**WHAT NEEDS TO BE DONE**
Print a verbatim copy of the Bernstein album description, beginning at the words "Leonard Bernstein Discusses" and stopping after "number ML 5625).".

**EXCERPT**
____

Leonard Bernstein Discusses Humor in Music and Conducts Till Eulenspiegel's Merry Pranks is an album from Leonard Bernstein and the New York Philharmonic. It was released in 1961 on the Columbia Masterworks label (catalog number ML 5625).

The work
Leonard Bernstein, at the time chief conductor of the New York Philharmonic, ran a series of education about musical topic. The topic "Humor in Music" was one of the lectures with music played by the orchestra.

On the "A" side of the album and a portion of the "B" side, Bernstein reviews the use of humor in classical music, include the use of dissonant notes, non-musical noises, "wrong notes", and musical overstatement, and the role of bassoona and the squeaky E-flat clarinet as the orchestra's jokesters. On the "B" side, Bernstein conducts the New York Philharmonic in a performance of Till Eulenspiegel's Merry Pranks, a tone poem by Richard Strauss.

____

**DATA SEGMENT**
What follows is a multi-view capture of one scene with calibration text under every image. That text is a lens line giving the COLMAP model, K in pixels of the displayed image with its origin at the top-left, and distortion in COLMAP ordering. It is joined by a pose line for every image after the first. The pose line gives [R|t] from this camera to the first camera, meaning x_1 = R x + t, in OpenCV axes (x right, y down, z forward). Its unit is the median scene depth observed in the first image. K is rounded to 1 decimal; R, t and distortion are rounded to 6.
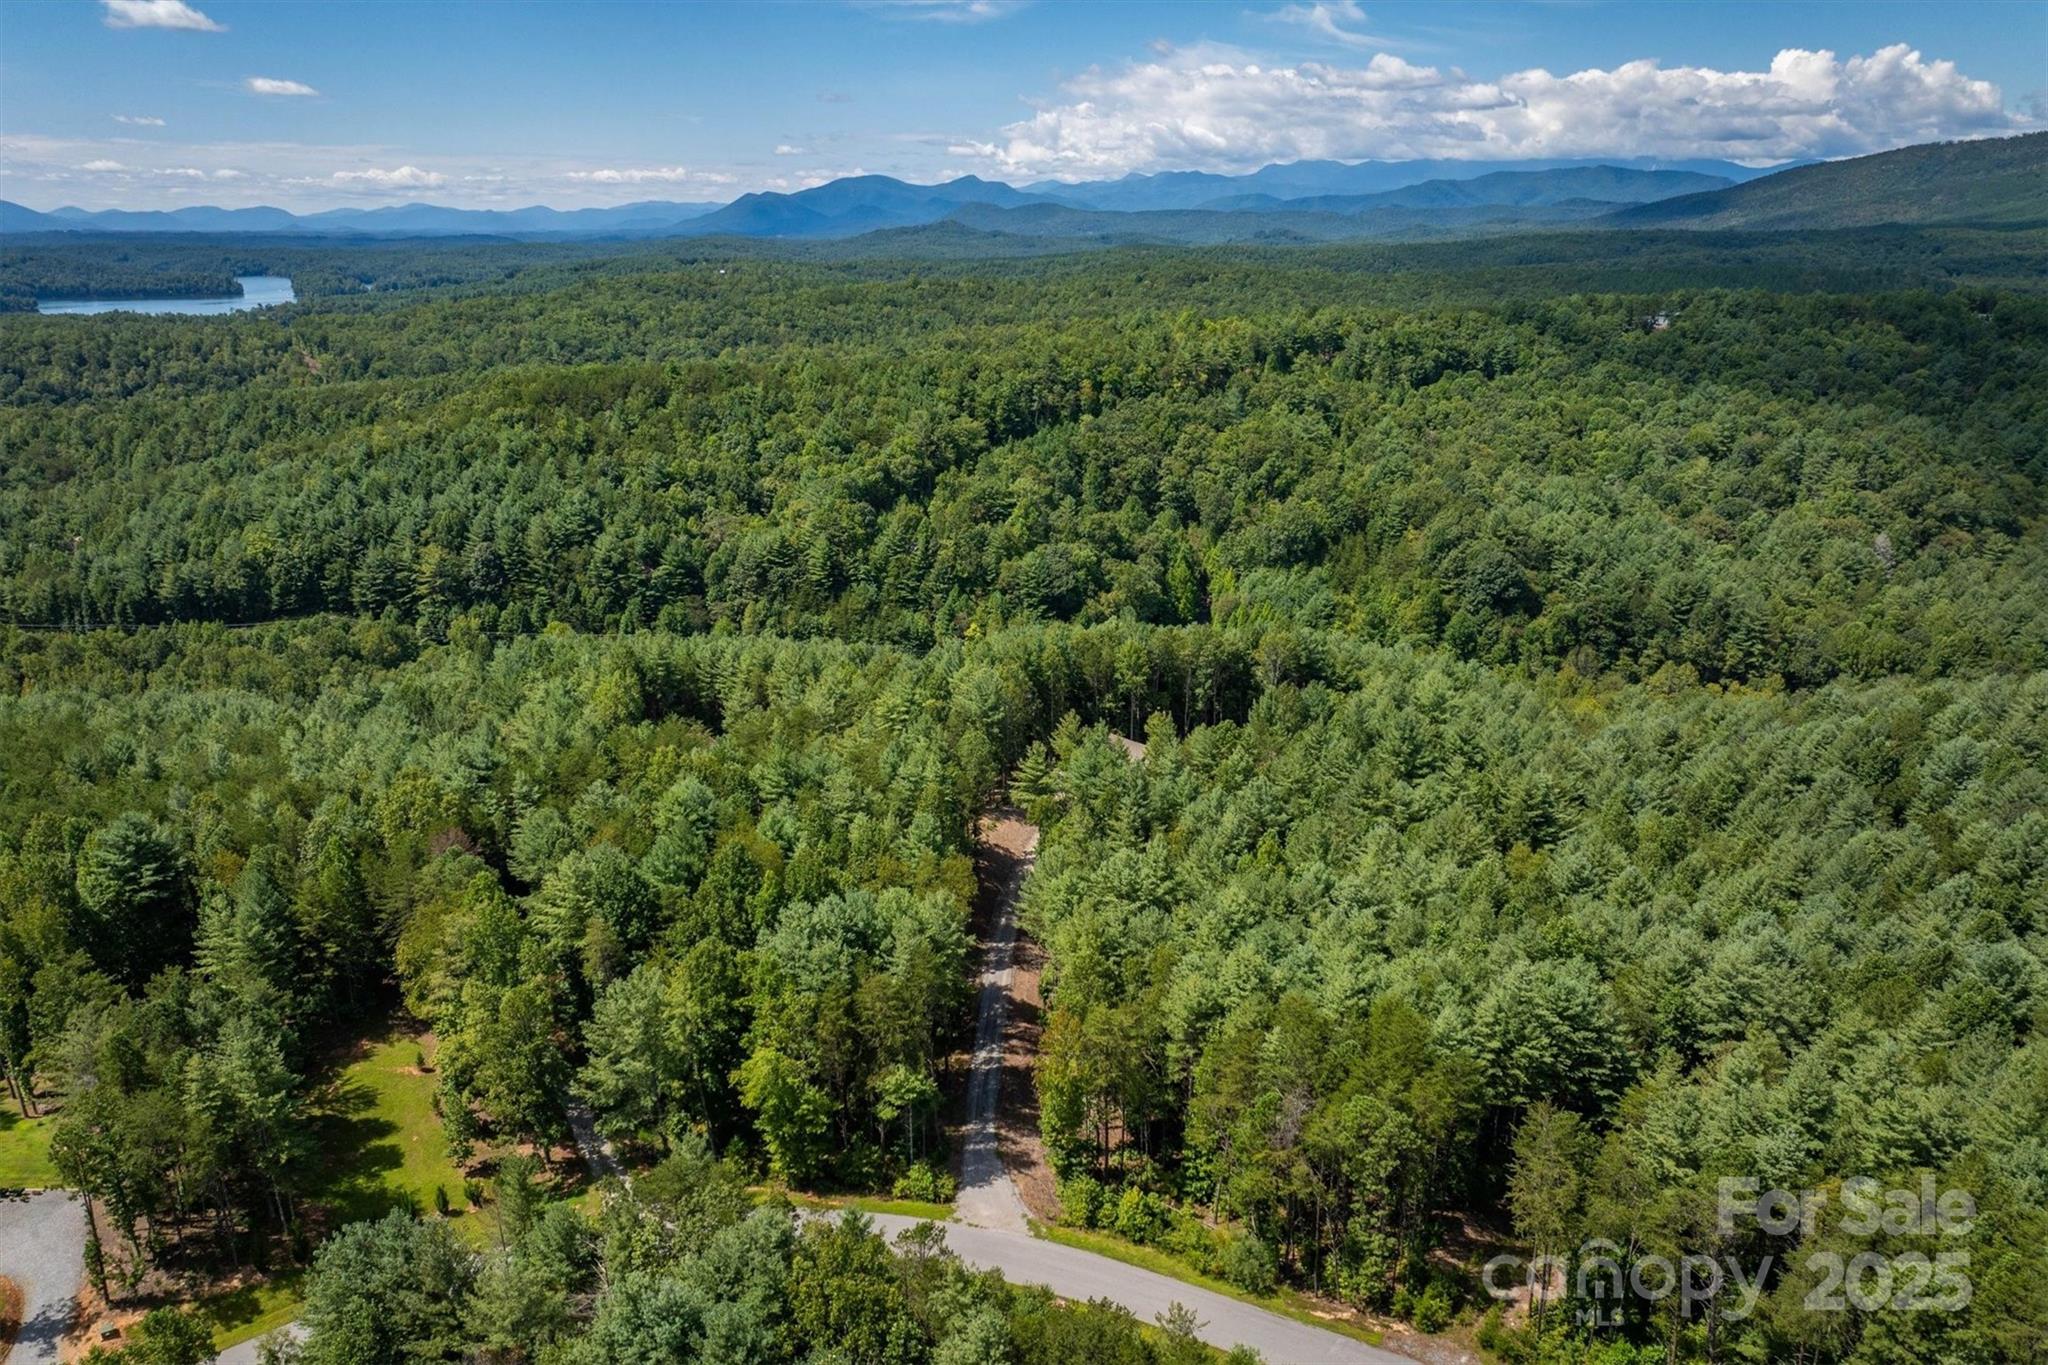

____

**YOUR RESPONSE**
Leonard Bernstein Discusses Humor in Music and Conducts Till Eulenspiegel's Merry Pranks is an album from Leonard Bernstein and the New York Philharmonic. It was released in 1961 on the Columbia Masterworks label (catalog number ML 5625).